Я должен рассказать о ней подробно. Это был бар, и она сидела там – страшная, как яблочный монстр, злая такая, безвылазная, она сидела там и барабанила руками по бару, как будто слова перепутала и теперь барабанила, короткие волосы – острая проблема, линией срезаны, как самолёт пролетел. Она была уже стареющая, выносила себя как мусор из дома, сажала куда-нибудь на восток и пела туда, обращаясь к невидимому эстету, голос исходил от неё ниточкой, тянулся из старозащитного шва, и там открывалась эта рана глубинно-серого цвета, этот шанс, который хранился под кожей, и раньше она хотела вытащить его оттуда, воспользоваться, но как-то не получилось, и со временем она перестала пытаться.

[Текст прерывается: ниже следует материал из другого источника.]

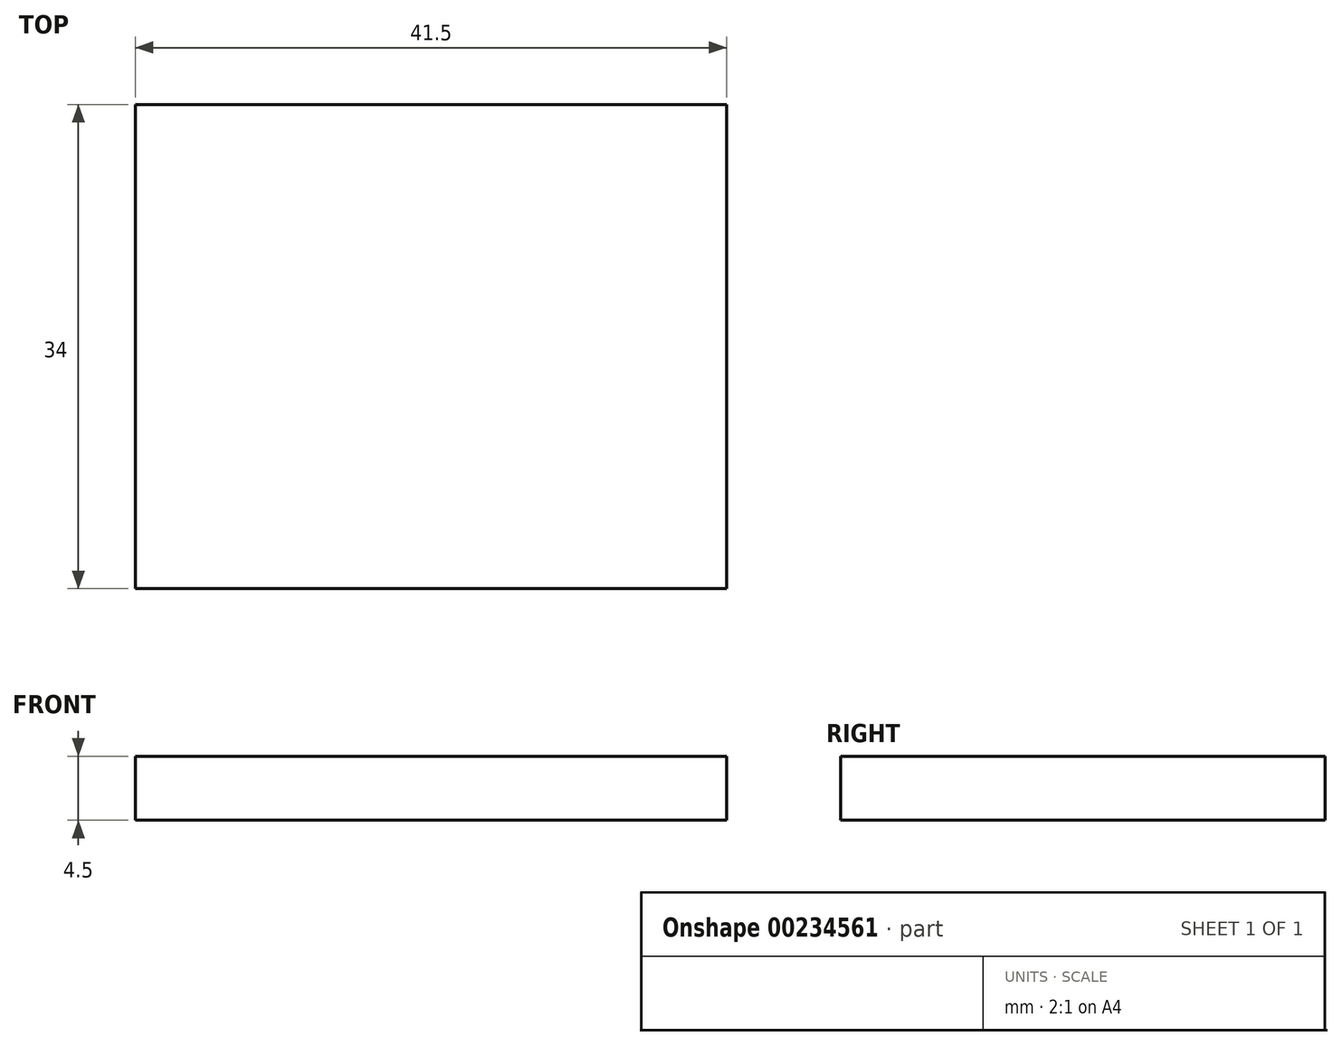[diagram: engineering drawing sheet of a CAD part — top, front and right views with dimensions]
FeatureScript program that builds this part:
annotation { "Feature Type Name" : "Feature", "Feature Type Description" : "" }
export const myFeature = defineFeature(function(context is Context, id is Id, definition is map)
    precondition{}
    {
        {
            var Q0;
            Q0=qCreatedBy(makeId("Top.planeOp"),FACE);
            var sketch = newSketch(context, id + "F0", { "sketchPlane" : qUnion([Q0])});
            skLineSegment(sketch, "E0.bottom", {"start": v(-20.75, 17) * mm, "end": v(20.75, 17) * mm});
            skLineSegment(sketch, "E0.top", {"start": v(-20.75, -17) * mm, "end": v(20.75, -17) * mm});
            skLineSegment(sketch, "E0.left", {"start": v(-20.75, 17) * mm, "end": v(-20.75, -17) * mm});
            skLineSegment(sketch, "E0.right", {"start": v(20.75, 17) * mm, "end": v(20.75, -17) * mm});
            skPoint(sketch, "E0.middle", {"position": v(0, 0) * mm});
            skSolve(sketch);
        }
        {
            var Q0;
            Q0=makeQuery(id+"F0.imprint","IMPRINT",FACE,{"disambiguationData":[TD([[makeQuery(id+"F0.imprint","IMPRINT",EDGE,{"derivedFrom":sQuery(id+"F0.wireOp",EDGE,"E0.bottom")}),-1.0]])]});
            extrude(context, id + "F1", {"entities" : qUnion([Q0]), "depth" : 4.5 * mm});
        }
    });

Обстоятельства швырнули её в сорокапятилетнего человека, и когда она летела туда, то попыталась расслабиться и только смотрела по сторонам: как ангел лечу, думала она, и в этом состоянии я встретил её в одном из баров. И ничего не надо было объяснять, она сразу же поняла:
– Знаешь эту историю? Одному парню в голову пришла мысль, и она была такая острая, что он поранился этой мыслью, и у него развился скепсис. Так до конца жизни и ходил с ним. И здесь у нас похожая ситуация: кто-то пустил в тебя информацию, она попала под кожу, и случилась эта инфекция, воспаление всего человека…
– Поэтому я обрастаю собой?
– Нет, ты обрастаешь не поэтому. Но поэтому ты заметил, что обрастаешь.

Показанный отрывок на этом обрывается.